Des opportunités peuvent sortir de cette situation et placer les Etats Européens dans une situation où ils seront en mesure de mieux défendre leurs intérêts et leurs positions qu’actuellement.
Le plus important est de créer un rapport de forces favorable à l’instar des autres puissances. Il sera contre-productif de proposer des concessions avant même le début des vraies négociations. Il suffit simplement de penser, dans cet automne 2024, que la protection militaire américaine est désormais virtuelle et mérite d’être confirmée. Ou non.
Si le scepticisme existe sur la capacité des dirigeants européens de modifier leur comportement, il faut aussi constater les progrès réalisés très récemment.
Ils montrent que l’Europe n’est pas forcément attentiste et peut changer. La politique de sécurité et de défense commune (PSDC) se renforce constamment.
Avec le Fonds européen de défense adopté en 2021 et doté de 7,9 milliards d’euros, le budget de l’UE a financé, pour la première fois, des projets en matière de défense.
L’adoption en mars 2022 d’une Boussole Stratégique, permet de partager une analyse commune des menaces pour l’UE. Une capacité de déploiement rapide de 5 000 hommes est décidée.
En 2022, l’Union européenne a mobilisé 11,1 milliards d’euros de la Facilité européenne pour la paix afin d’acheter des armes destinées aux forces armées ukrainiennes.
La Commission européenne a également proposé un Fonds européen de la défense doté de 7,9 milliards d’euros pour la période 2021-2027.
La Commission européenne a présenté, le 5 mars 2024, la première stratégie industrielle européenne de défense, accompagnée d’un programme européen d’investissement avec des objectifs à atteindre d’ici 2030 et 2035.
L’Europe de la défense a commencé à exister même si cela est loin d’être suffisant. Il faut accélérer le rythme et amplifier l’effort budgétaire. Les États membres ont consacré 240 milliards de dollars à la défense en 2022, soit 1,5 % de leur PIB en moyenne. L’Allemagne a décidé de doubler son budget de défense, le faisant passer à 200 milliards d’euros par an, soit 2% de son PIB.
Un objectif de 3 % du PIB paraît nécessaire afin de répondre aux défis posés par une guerre à haute intensité en Europe.

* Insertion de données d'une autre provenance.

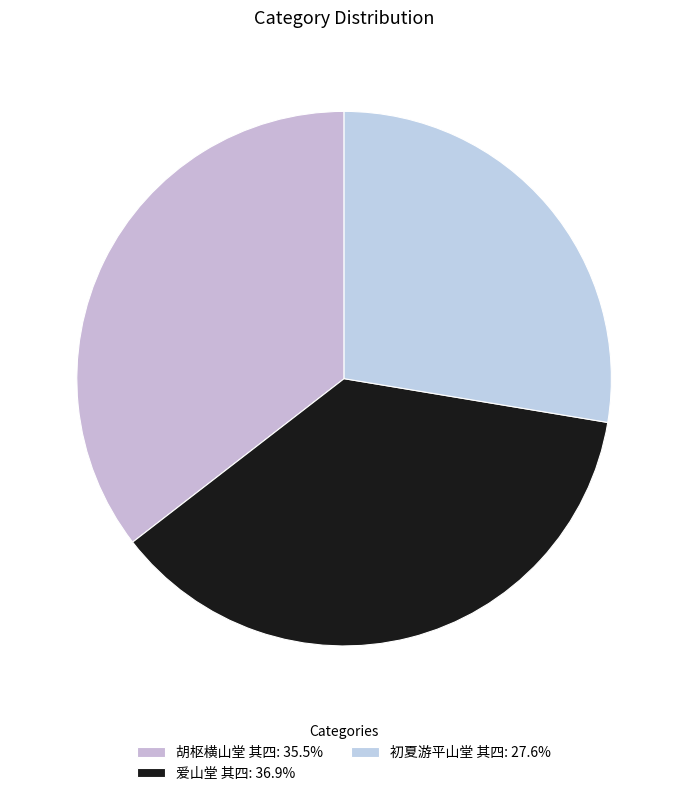

How many segments does this pie chart have?

3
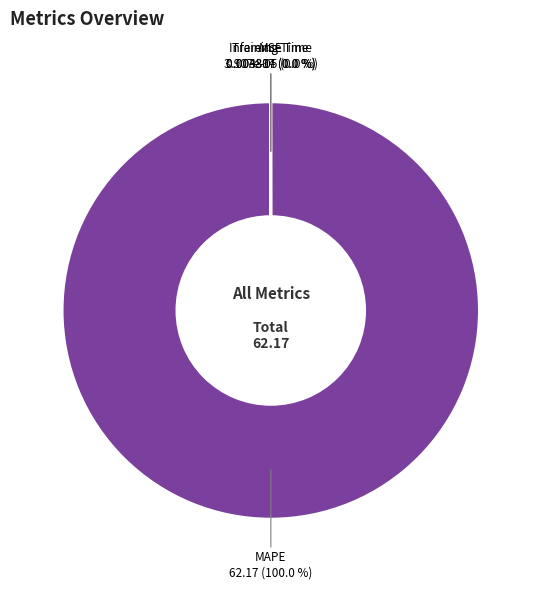

Is there any slice that represents more than half of the pie?

Yes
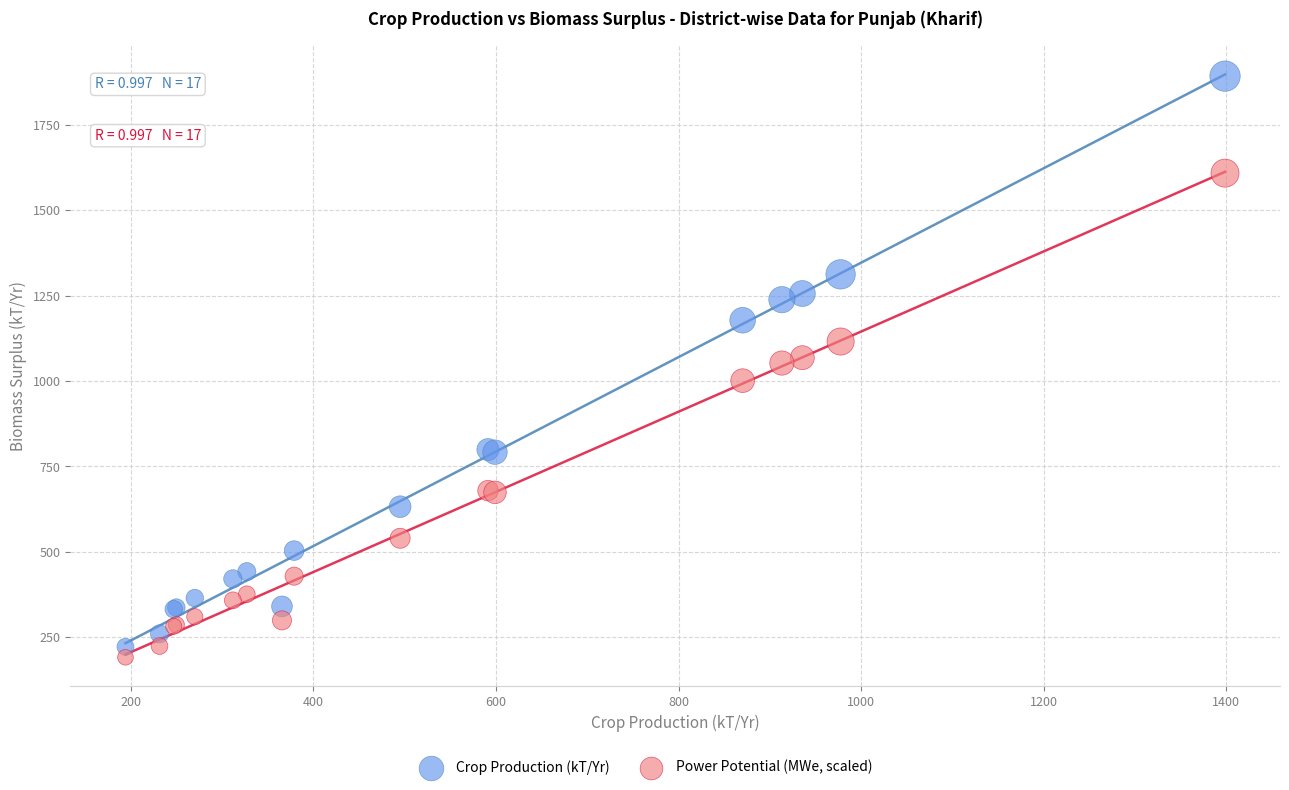

What is the X range (max minus min) for the scatter plot?

1204.2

La prise en compte des analyses et des propositions contenues dans le rapport Draghi sur la stratégie de compétitivé commandé par la Commission Européenne et validé à Budapest le 6 novembre 2024 permet aussi de mesurer les points faibles réels de l’économie européenne.
Il comprend des préconisations pertinentes dans de nombreux domaines, notamment l’innovation, l’industrie de la défense ou la libéralisation du marché des capitaux.
L’Europe est à la croisée des chemins. Elle doit construire sa nouvelle architecture de sécurité en intégrant, d’une manière pérenne, l’Ukraine qui paye quotidiennement le prix du sang en résistant à des hordes assassines.
Elle doit redéfinir une nouvelle relation avec les Etats-Unis et ne gagnera le respect des Etats-Unis que sur la base d’accords âprement négociés.
A défaut d’un accord, l’Europe gagnerait son indépendance et un nouveau rayonnement mondial en défendant toutes ses valeurs, le progrès social, les libertés, la protection de la démocratie, le droit à une information neutre dégagée de la propagande et la lutte contre le réchauffement climatique.
Cet enjeu vaut bien une mobilisation générale des esprits et des décisions tangibles des dirigeants responsables.
Heureux sont les hommes libres et libres sont les hommes courageux.